### YOUR OBJECTIVE
Only the lines containing the string "الأخطاء" are needed; copy all of them from the listing.

——————

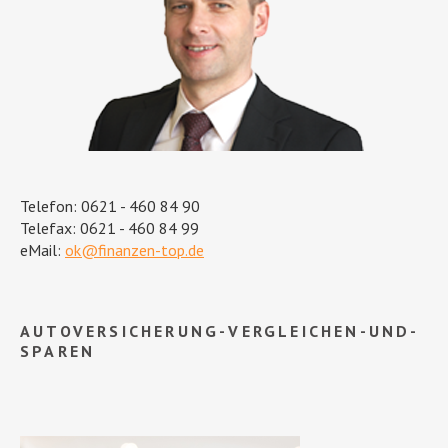
Telefon: 0621 - 460 84 90
Telefax: 0621 - 460 84 99
eMail:
ok@finanzen-top.de
AUTOVERSICHERUNG-VERGLEICHEN-UND-
SPAREN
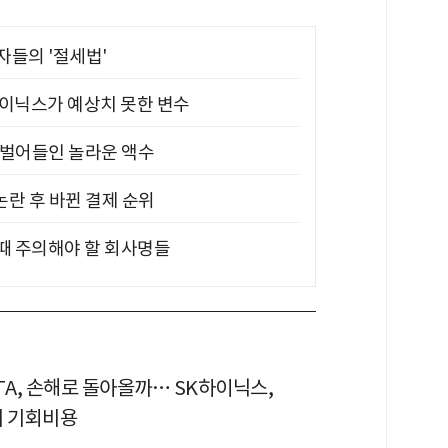
부자들의 '절세법'
하이닉스가 예상치 못한 변수
기 벌어들인 놀라운 액수
논란 후 바뀐 결제 순위
 때 주의해야 할 회사명들
TA, 손해로 돌아올까… SK하이닉스,
의 기회비용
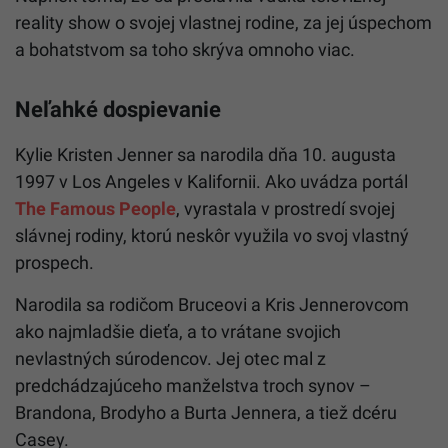
reality show o svojej vlastnej rodine, za jej úspechom
a bohatstvom sa toho skrýva omnoho viac.
Neľahké dospievanie
Kylie Kristen Jenner sa narodila dňa 10. augusta
1997 v Los Angeles v Kalifornii. Ako uvádza portál
The Famous People
, vyrastala v prostredí svojej
slávnej rodiny, ktorú neskôr využila vo svoj vlastný
prospech.
Narodila sa rodičom Bruceovi a Kris Jennerovcom
ako najmladšie dieťa, a to vrátane svojich
nevlastných súrodencov. Jej otec mal z
predchádzajúceho manželstva troch synov –
Brandona, Brodyho a Burta Jennera, a tiež dcéru
Casey.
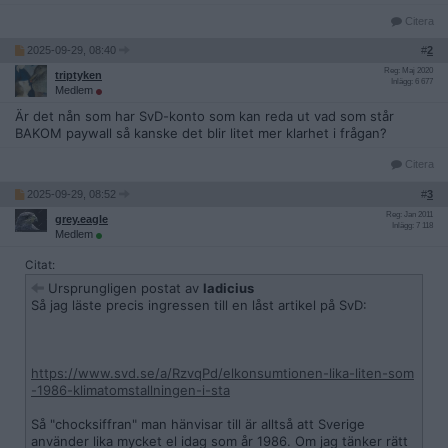
Citera
2025-09-29, 08:40
#
2
Reg: Maj 2020
triptyken
Inlägg: 6 677
Medlem
Är det nån som har SvD-konto som kan reda ut vad som står
BAKOM paywall så kanske det blir litet mer klarhet i frågan?
Citera
2025-09-29, 08:52
#
3
Reg: Jan 2011
grey.eagle
Inlägg: 7 118
Medlem
Citat:
Ursprungligen postat av
ladicius
Så jag läste precis ingressen till en låst artikel på SvD:
https://www.svd.se/a/RzvqPd/elkonsumtionen-lika-liten-som
-1986-klimatomstallningen-i-sta
Så "chocksiffran" man hänvisar till är alltså att Sverige
använder lika mycket el idag som år 1986. Om jag tänker rätt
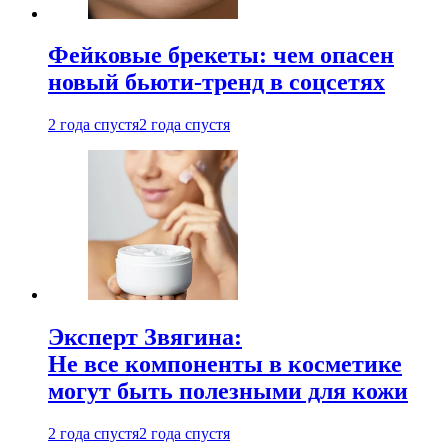
Фейковые брекеты: чем опасен
новый бьюти-тренд в соцсетях
2 года спустя
2 года спустя
Эксперт Звягина:
Не все компоненты в косметике
могут быть полезными для кожи
2 года спустя
2 года спустя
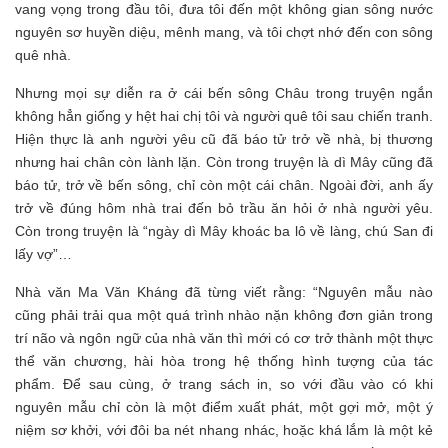
vang vọng trong đầu tôi, đưa tôi đến một không gian sông nước
nguyên sơ huyền diệu, mênh mang, và tôi chợt nhớ đến con sông
quê nhà.
Nhưng mọi sự diễn ra ở cái bến sông Châu trong truyện ngắn
không hẳn giống y hệt hai chị tôi và người quê tôi sau chiến tranh.
Hiện thực là anh người yêu cũ đã báo tử trở về nhà, bị thương
nhưng hai chân còn lành lặn. Còn trong truyện là dì Mây cũng đã
báo tử, trở về bến sông, chỉ còn một cái chân. Ngoài đời, anh ấy
trở về đúng hôm nhà trai đến bỏ trầu ăn hỏi ở nhà người yêu.
Còn trong truyện là “ngày dì Mây khoác ba lô về làng, chú San đi
lấy vợ”…
Nhà văn Ma Văn Kháng đã từng viết rằng: “Nguyên mẫu nào
cũng phải trải qua một quá trình nhào nặn không đơn giản trong
trí não và ngôn ngữ của nhà văn thì mới có cơ trở thành một thực
thể văn chương, hài hòa trong hệ thống hình tượng của tác
phẩm. Để sau cùng, ở trang sách in, so với đầu vào có khi
nguyên mẫu chỉ còn là một điểm xuất phát, một gợi mở, một ý
niệm sơ khởi, với đôi ba nét nhang nhác, hoặc khá lắm là một kẻ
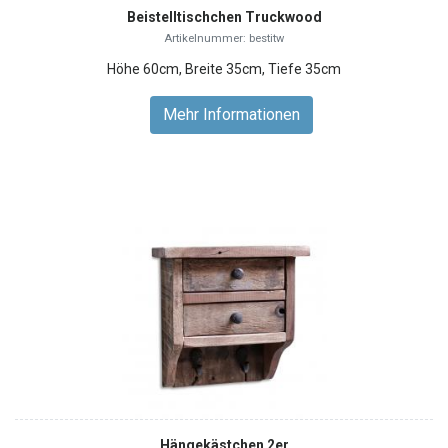
Beistelltischchen Truckwood
Artikelnummer: bestitw
Höhe 60cm, Breite 35cm, Tiefe 35cm
Mehr Informationen
Hängekästchen 2er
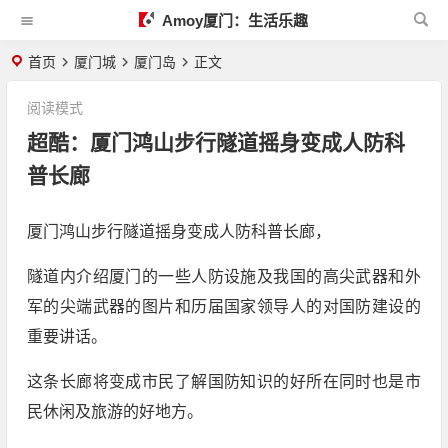
Amoy厦门：生活乐趣
首页
厦门城
厦门岛
正文
阅读模式
超酷：厦门鸿山步行隧道摇身变成人防科
普长廊
厦门鸿山步行隧道摇身变成人防科普长廊，
隧道内介绍厦门的一些人防设施及我国的高尖武器和外
军的尖端武器的图片和历届国家领导人的对国防建设的
重要讲话。
这条长廊将变成市民了解国防知识的好所在同时也是市
民休闲及旅游的好地方。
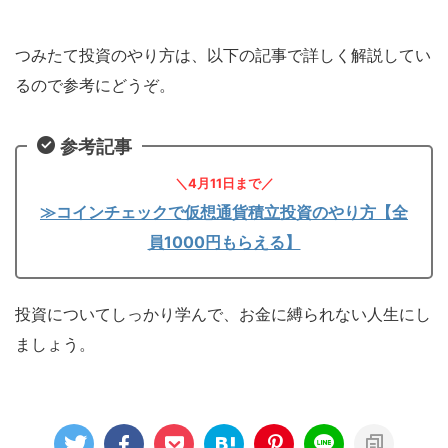
つみたて投資のやり方は、以下の記事で詳しく解説してい
るので参考にどうぞ。
参考記事
＼4月11日まで／
≫コインチェックで仮想通貨積立投資のやり方【全
員1000円もらえる】
投資についてしっかり学んで、お金に縛られない人生にし
ましょう。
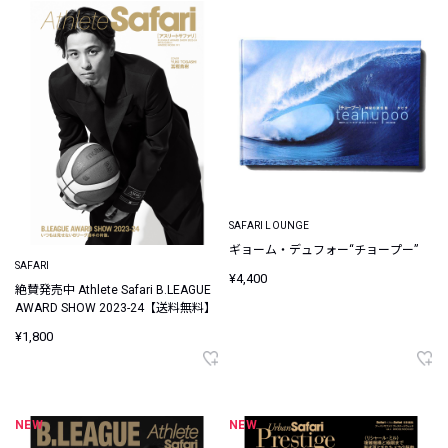
SAFARI LOUNGE
ギョーム・デュフォー“チョープー”
SAFARI
¥4,400
絶賛発売中 Athlete Safari B.LEAGUE
AWARD SHOW 2023-24【送料無料】
¥1,800
NEW
NEW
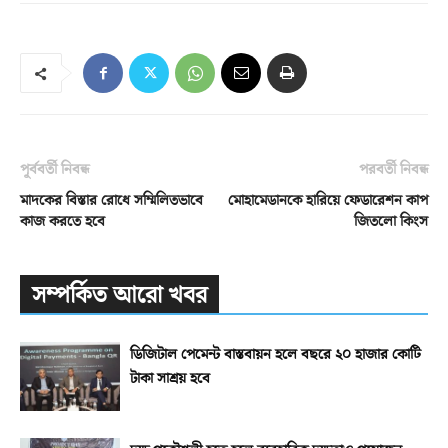
পূর্ববর্তী নিবন্ধ
পরবর্তী নিবন্ধ
মাদকের বিস্তার রোধে সম্মিলিতভাবে
মোহামেডানকে হারিয়ে ফেডারেশন কাপ
কাজ করতে হবে
জিতলো কিংস
সম্পর্কিত আরো খবর
ডিজিটাল পেমেন্ট বাস্তবায়ন হলে বছরে ২০ হাজার কোটি
টাকা সাশ্রয় হবে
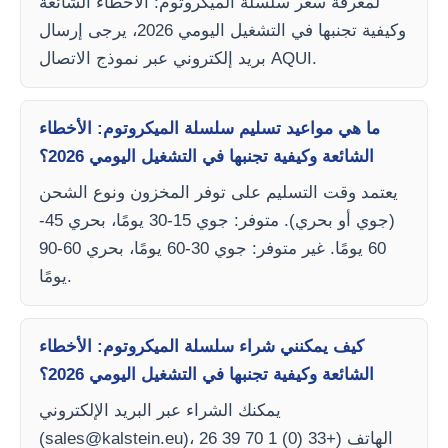
لمعرفة سعر سلسلة الميكروتوم: الأخطاء الشائعة
وكيفية تجنبها في التشغيل اليومي 2026، يرجى إرسال
بريد إلكتروني عبر نموذج الاتصال AQUI.
ما هي مواعيد تسليم سلسلة الميكروتوم: الأخطاء
الشائعة وكيفية تجنبها في التشغيل اليومي 2026؟
يعتمد وقت التسليم على توفر المخزون ونوع الشحن
(جوي أو بحري). متوفر: جوي 15-30 يومًا، بحري 45-
60 يومًا. غير متوفر: جوي 30-60 يومًا، بحري 60-90
يومًا.
كيف يمكنني شراء سلسلة الميكروتوم: الأخطاء
الشائعة وكيفية تجنبها في التشغيل اليومي 2026؟
يمكنك الشراء عبر البريد الإلكتروني
)، الهاتف (+33 (0) 1 70 39 26
sales@kalstein.eu
(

——————

### YOUR RESPONSE
لمعرفة سعر سلسلة الميكروتوم: الأخطاء الشائعة
ما هي مواعيد تسليم سلسلة الميكروتوم: الأخطاء
كيف يمكنني شراء سلسلة الميكروتوم: الأخطاء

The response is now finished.